Source texts of formatted documents
□ □ □
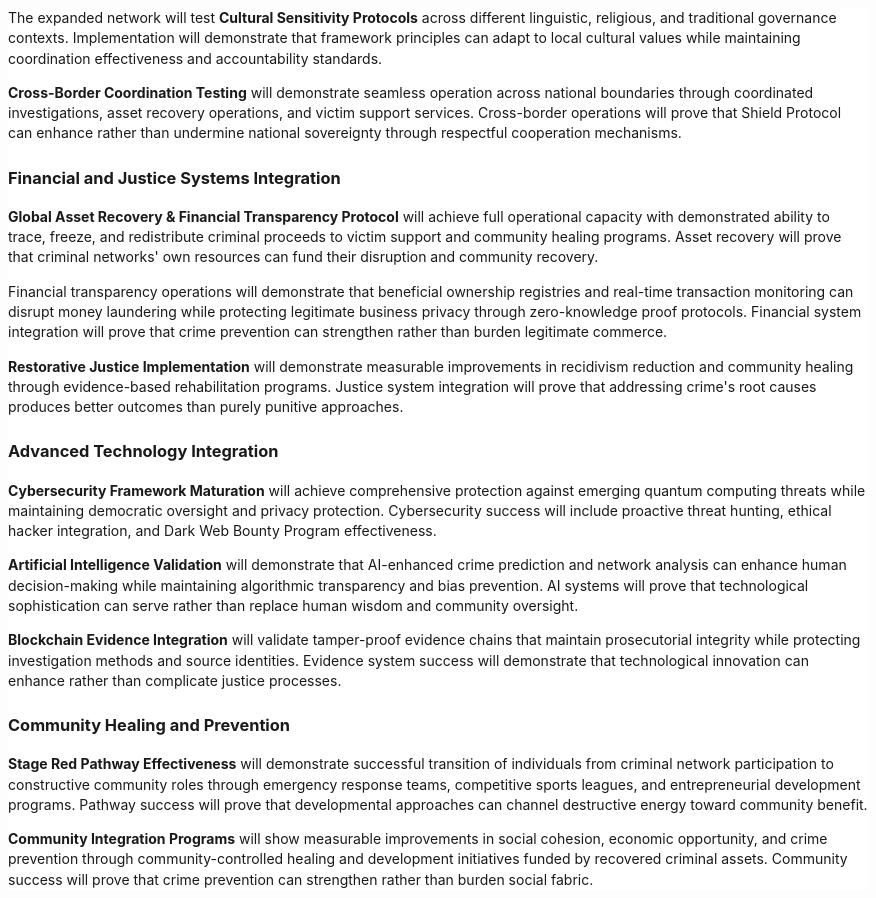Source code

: The expanded network will test **Cultural Sensitivity Protocols** across different linguistic, religious, and traditional governance contexts. Implementation will demonstrate that framework principles can adapt to local cultural values while maintaining coordination effectiveness and accountability standards.

**Cross-Border Coordination Testing** will demonstrate seamless operation across national boundaries through coordinated investigations, asset recovery operations, and victim support services. Cross-border operations will prove that Shield Protocol can enhance rather than undermine national sovereignty through respectful cooperation mechanisms.

### Financial and Justice Systems Integration

**Global Asset Recovery & Financial Transparency Protocol** will achieve full operational capacity with demonstrated ability to trace, freeze, and redistribute criminal proceeds to victim support and community healing programs. Asset recovery will prove that criminal networks' own resources can fund their disruption and community recovery.

Financial transparency operations will demonstrate that beneficial ownership registries and real-time transaction monitoring can disrupt money laundering while protecting legitimate business privacy through zero-knowledge proof protocols. Financial system integration will prove that crime prevention can strengthen rather than burden legitimate commerce.

**Restorative Justice Implementation** will demonstrate measurable improvements in recidivism reduction and community healing through evidence-based rehabilitation programs. Justice system integration will prove that addressing crime's root causes produces better outcomes than purely punitive approaches.

### Advanced Technology Integration

**Cybersecurity Framework Maturation** will achieve comprehensive protection against emerging quantum computing threats while maintaining democratic oversight and privacy protection. Cybersecurity success will include proactive threat hunting, ethical hacker integration, and Dark Web Bounty Program effectiveness.

**Artificial Intelligence Validation** will demonstrate that AI-enhanced crime prediction and network analysis can enhance human decision-making while maintaining algorithmic transparency and bias prevention. AI systems will prove that technological sophistication can serve rather than replace human wisdom and community oversight.

**Blockchain Evidence Integration** will validate tamper-proof evidence chains that maintain prosecutorial integrity while protecting investigation methods and source identities. Evidence system success will demonstrate that technological innovation can enhance rather than complicate justice processes.

### Community Healing and Prevention

**Stage Red Pathway Effectiveness** will demonstrate successful transition of individuals from criminal network participation to constructive community roles through emergency response teams, competitive sports leagues, and entrepreneurial development programs. Pathway success will prove that developmental approaches can channel destructive energy toward community benefit.

**Community Integration Programs** will show measurable improvements in social cohesion, economic opportunity, and crime prevention through community-controlled healing and development initiatives funded by recovered criminal assets. Community success will prove that crime prevention can strengthen rather than burden social fabric.
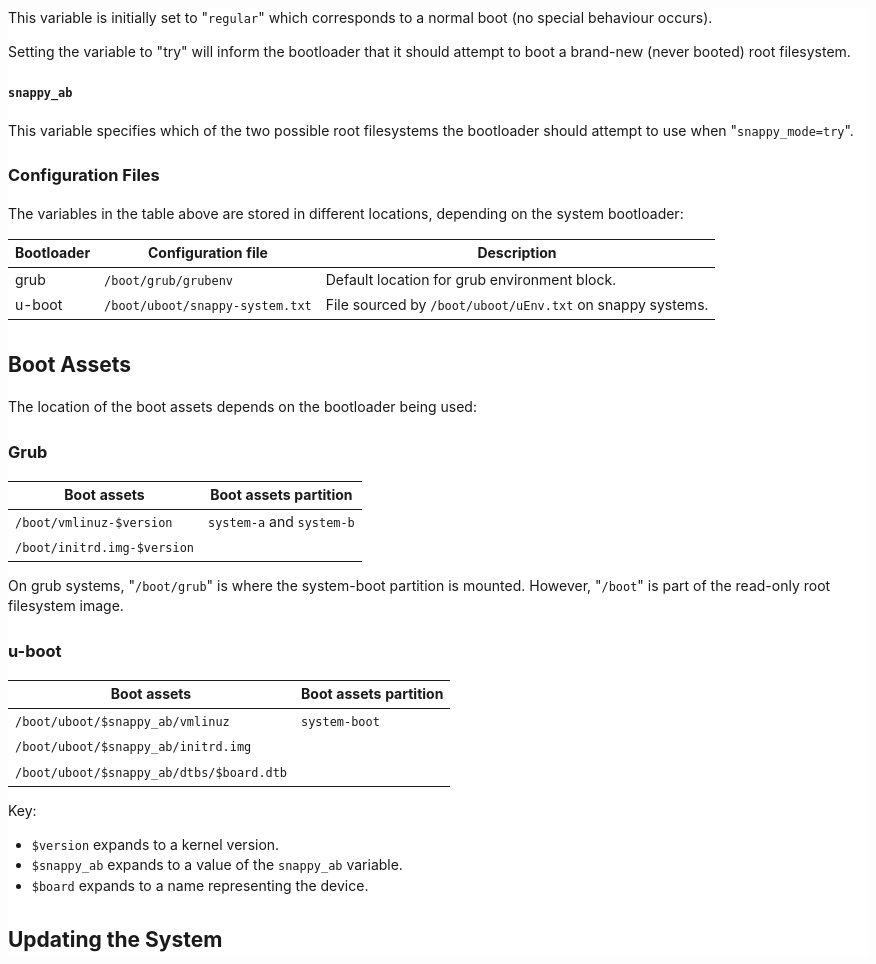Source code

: This variable is initially set to "`regular`" which corresponds to a normal
boot (no special behaviour occurs).

Setting the variable to "try" will inform the bootloader that it should
attempt to boot a brand-new (never booted) root filesystem.

#### `snappy_ab`

This variable specifies which of the two possible root filesystems the
bootloader should attempt to use when "`snappy_mode=try`".

### Configuration Files

The variables in the table above are stored in different locations, depending
on the system bootloader:

Bootloader  | Configuration file               | Description
----------- | -------------------------------- | ---------------------------------------------------------
grub        | `/boot/grub/grubenv`             | Default location for grub environment block.
u-boot      | `/boot/uboot/snappy-system.txt`  | File sourced by `/boot/uboot/uEnv.txt` on snappy systems.

## Boot Assets

The location of the boot assets depends on the bootloader being used:

### Grub

Boot assets                 | Boot assets partition
--------------------------- | --------------------------
`/boot/vmlinuz-$version`    | `system-a` and `system-b`
`/boot/initrd.img-$version` |

On grub systems, "`/boot/grub`" is where the system-boot partition is
mounted. However, "`/boot`" is part of the read-only root filesystem image.

### u-boot

Boot assets                              | Boot assets partition
-----------------------------------------| ---------------------
`/boot/uboot/$snappy_ab/vmlinuz`         | `system-boot`
`/boot/uboot/$snappy_ab/initrd.img`      |
`/boot/uboot/$snappy_ab/dtbs/$board.dtb` |


Key:

* `$version` expands to a kernel version.
* `$snappy_ab` expands to a value of the `snappy_ab` variable.
* `$board` expands to a name representing the device.

## Updating the System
□ □ □
TASK TO COMPLETE: Look through the entries above and count each line holding "which"; report the count alone.

ANSWER BELOW: 2